== TASKS TO CARRY OUT ==
• A. From the essay on finishing a novel, extract the stretch from "Think of all" through "just for him?" word for word.
• B. Continue the essay on finishing a novel, picking up right after its last sentence.

== DOCUMENT EXCERPT ==
Think of all the time and effort that goes into writing a novel. Then think about this reaction when you get to the end: “So what?”
Or this: “What next?”
So what? What next? That can be what it feels like to finish writing a novel.
I guess there was the one time I finished writing for my 8-year-old and felt the excitement of getting to read that with him. He loved it, which is something. But wouldn’t he? Aren’t I one of the two people who taught him to love books in the first place? And so wouldn’t he naturally take to a narrative I’d written just for him?
(Plus, there were his brother’s illustrations, one of a boy falling out of a tree, another of Barksley the Silent Hound and his poo.)
But otherwise: So what. What next.
Sure, there are more ways to feel after finishing a book. You can feel satisfaction, like after eating a really big hamburger. Pride, like after finishing a ridiculous sports competition — Ironman, say, or Marathon. There’s an element of wonder, like after finishing a liter of Scotch with just one other buddy.

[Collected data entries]
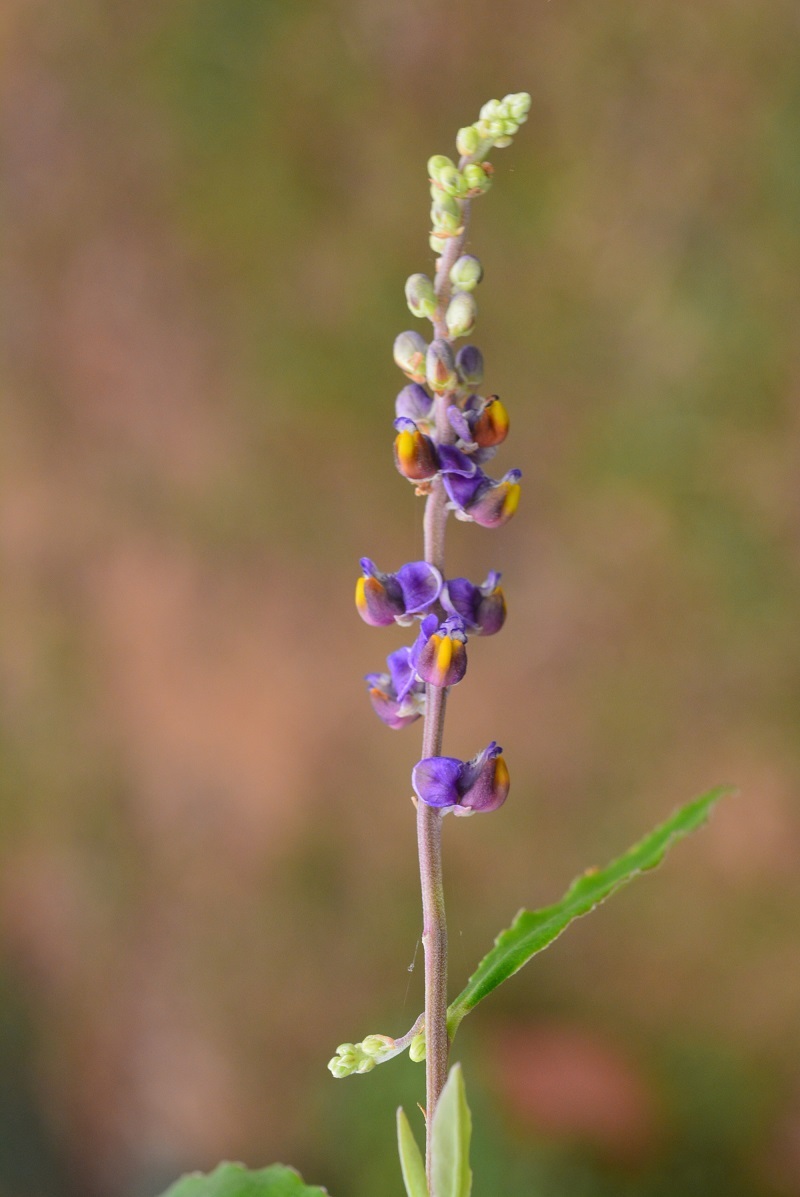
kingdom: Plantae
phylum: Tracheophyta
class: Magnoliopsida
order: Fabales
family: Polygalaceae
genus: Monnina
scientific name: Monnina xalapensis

== RESPONSES IN ORDER ==
• A.
Think of all the time and effort that goes into writing a novel. Then think about this reaction when you get to the end: “So what?”
Or this: “What next?”
So what? What next? That can be what it feels like to finish writing a novel.
I guess there was the one time I finished writing for my 8-year-old and felt the excitement of getting to read that with him. He loved it, which is something. But wouldn’t he? Aren’t I one of the two people who taught him to love books in the first place? And so wouldn’t he naturally take to a narrative I’d written just for him?

• B.
Sure, these reactions apply.
But when reality sets in, when winter comes and the furnace isn’t tuned; when your congresswoman (Comstock, R-VA) votes to rip you off and hand the money to rich people; when those in positions of authority are revealed to be pervs and predators; when smog fills the air and plastic fills the sea bullets fill the bodies of innocent people for no reason at all…
…and you’ve been busy writing a novel?
So what.
What next.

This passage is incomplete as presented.